Currently, Bitcoin is trading within the range of $114,000 to $115,000 according to CoinMarketCap analytics [4]. However, recent price movements indicate an attempt to reclaim levels above this range. The latest dip in Bitcoin's price, which was partly caused by Galaxy Digital selling 80,000 BTC, allowed Bitcoin to fill the $114,000 - $15,000 CME gap [4].
The analyst's post depicting USDT Dominance chart signals suggests that Bitcoin is trying to exit the current price region and is on its way to reclaiming the $116,000 price range and potentially moving upwards [1][2][3]. Some analysts, however, believe that more dips may be ahead for Bitcoin based on USDT Dominance chart signals.

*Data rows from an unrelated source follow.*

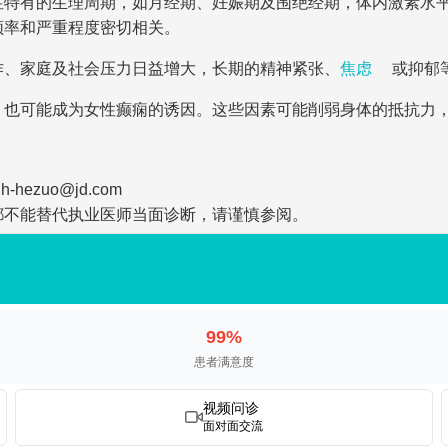
性特有的生理周期，如月经期、妊娠期及围绝经期，体内激素水
频率和严重程度密切相关。
作、家庭及社会压力日益增大，长期的精神紧张、
焦虑
或抑郁
，也可能成为女性癫痫的诱因。这些因素可能削弱身体的抵抗力
zuo@jd.com
都不能替代执业医师当面诊断，请谨慎参阅。
99%
患者满意度
视频问诊
面对面交流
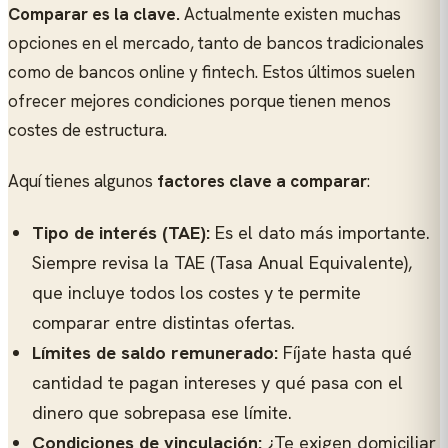
Comparar es la clave.
Actualmente existen muchas
opciones en el mercado, tanto de bancos tradicionales
como de bancos online y fintech. Estos últimos suelen
ofrecer mejores condiciones porque tienen menos
costes de estructura.
Aquí tienes algunos
factores clave a comparar
:
Tipo de interés (TAE):
Es el dato más importante.
Siempre revisa la TAE (Tasa Anual Equivalente),
que incluye todos los costes y te permite
comparar entre distintas ofertas.
Límites de saldo remunerado:
Fíjate hasta qué
cantidad te pagan intereses y qué pasa con el
dinero que sobrepasa ese límite.
Condiciones de vinculación:
¿Te exigen domiciliar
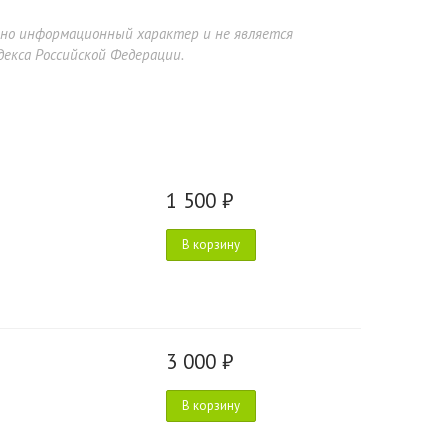
ьно информационный характер и не является
екса Российской Федерации.
1 500 ₽
В корзину
3 000 ₽
В корзину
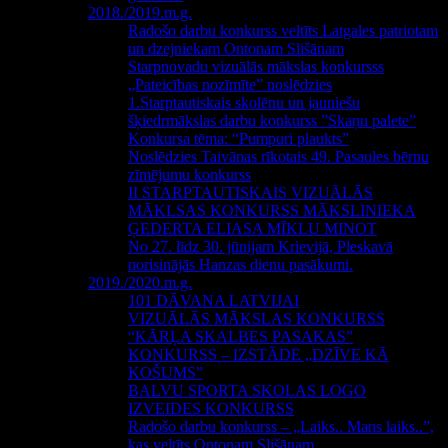
2018./2019.m.g.
Radošo darbu konkurss veltīts Latgales patriotam
un dzejniekam Ontonam Slišānam
Starpnovadu vizuālās mākslas konkursss
„Pateicības nozīmīte” noslēdzies
1.Starptautiskais skolēnu un jauniešu
šķiedrmākslas darbu konkurss ”Skaņu palete”
Konkursa tēma: “Pumpuri plaukts”
Noslēdzies Taivānas rīkotais 49. Pasaules bērnu
zīmējumu konkurss
II STARPTAUTISKAIS VIZUĀLĀS
MĀKLSAS KONKURSS MĀKSLINIEKA
ĢEDERTA ELIASA MĪKLU MINOT
No 27. līdz 30. jūnijam Krievijā, Pleskavā
norisinājās Hanzas dienu pasākumi.
2019./2020.m.g.
101 DĀVANA LATVIJAI
VIZUĀLĀS MĀKSLAS KONKURSS
“KĀRĻA SKALBES PASAKAS”
KONKURSS – IZSTĀDE „DZĪVE KĀ
KOŠUMS”
BALVU SPORTA SKOLAS LOGO
IZVEIDES KONKURSS
Radošo darbu konkurss – „Laiks.. Mans laiks..”,
kas veltīts Ontonam Slišānam.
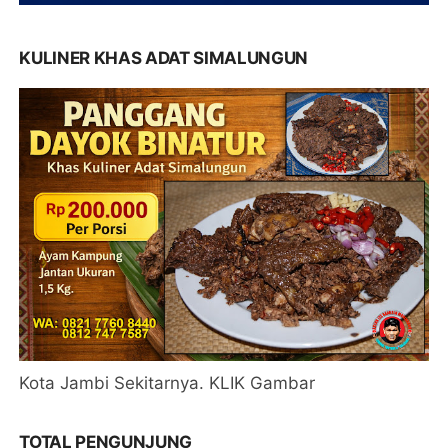
KULINER KHAS ADAT SIMALUNGUN
Kota Jambi Sekitarnya. KLIK Gambar
TOTAL PENGUNJUNG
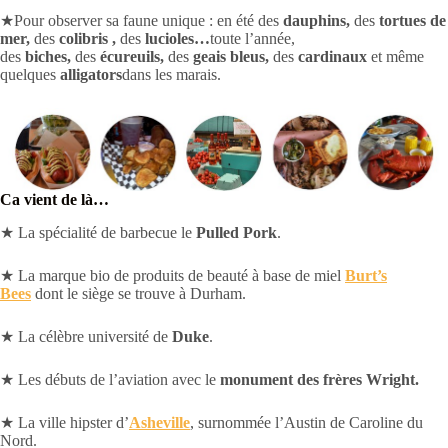
★Pour observer sa faune unique : en été des
dauphins,
des
tortues de
mer,
des
colibris ,
des
lucioles…
toute l’année,
des
biches,
des
écureuils,
des
geais bleus,
des
cardinaux
et même
quelques
alligators
dans les marais.
Ca vient de là…
★ La spécialité de barbecue le
Pulled Pork
.
★ La marque bio de produits de beauté à base de miel
Burt’s
Bees
dont le siège se trouve à Durham.
★ La célèbre université de
Duke
.
★ Les débuts de l’aviation avec le
monument des
frères
Wright.
★ La ville hipster d’
Asheville
, surnommée l’Austin de Caroline du
Nord.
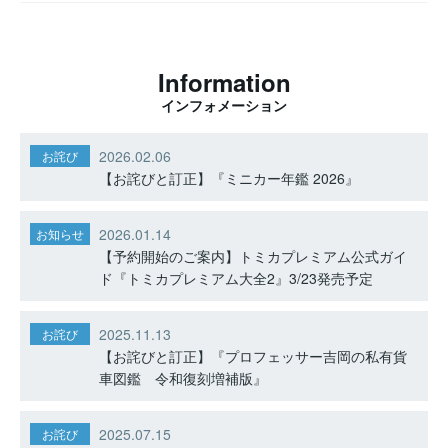
Information
インフォメーション
2026.02.06
お詫び
【お詫びと訂正】『ミニカー年鑑 2026』
2026.01.14
お知らせ
【予約開始のご案内】トミカプレミアム公式ガイ
ド『トミカプレミアム大全2』3/23発売予定
2025.11.13
お詫び
【お詫びと訂正】『プロフェッサー吉岡の私有貨
車図鑑 令和復刻増補版』
2025.07.15
お詫び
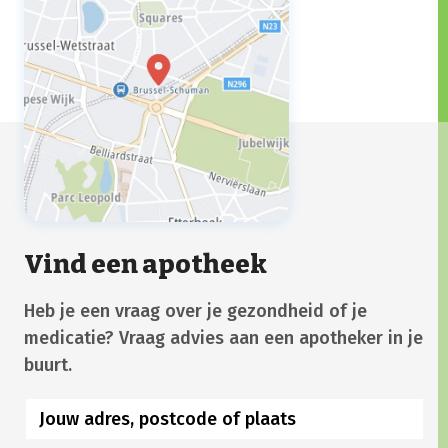
Vind een apotheek
Heb je een vraag over je gezondheid of je
medicatie? Vraag advies aan een apotheker in je
buurt.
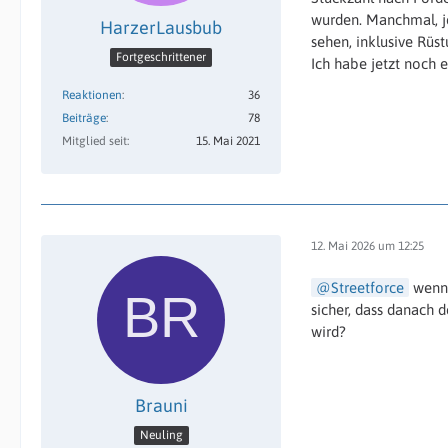
wurden. Manchmal, je
HarzerLausbub
sehen, inklusive Rüs
Fortgeschrittener
Ich habe jetzt noch 
Reaktionen
36
Beiträge
78
Mitglied seit
15. Mai 2021
12. Mai 2026 um 12:25
Streetforce
wenn 
sicher, dass danach 
wird?
Brauni
Neuling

It's important to note that this dip affected all financial markets, not just Bitcoin. For instance, Jerome Powell's refusal to announce a rate cut in August led to another dip in the price of Bitcoin [4].
In summary, the USDT dominance chart after filling a CME gap signals decreasing stablecoin dominance, which is a bullish indicator for Bitcoin's price movement and may predict continued upward momentum or the start of a strong bull phase given historical correlations known in mid-2025 technical analysis [1][2][3].
- The USDT dominance chart, after filling a CME gap, suggests a potential decrease in stablecoin dominance, which historically has been a bullish indicator for the price movement of cryptocurrency like Bitcoin.
- Together with other bullish indicators such as a rising RSI and a filled CME gap, the decrease in stablecoin dominance, as signaled by the USDT dominance chart, might predict the continuation of the bull run or the start of a strong bull phase for the world's largest cryptocurrency, crypto, in the domain of finance, backed by mid-2025 technical analysis.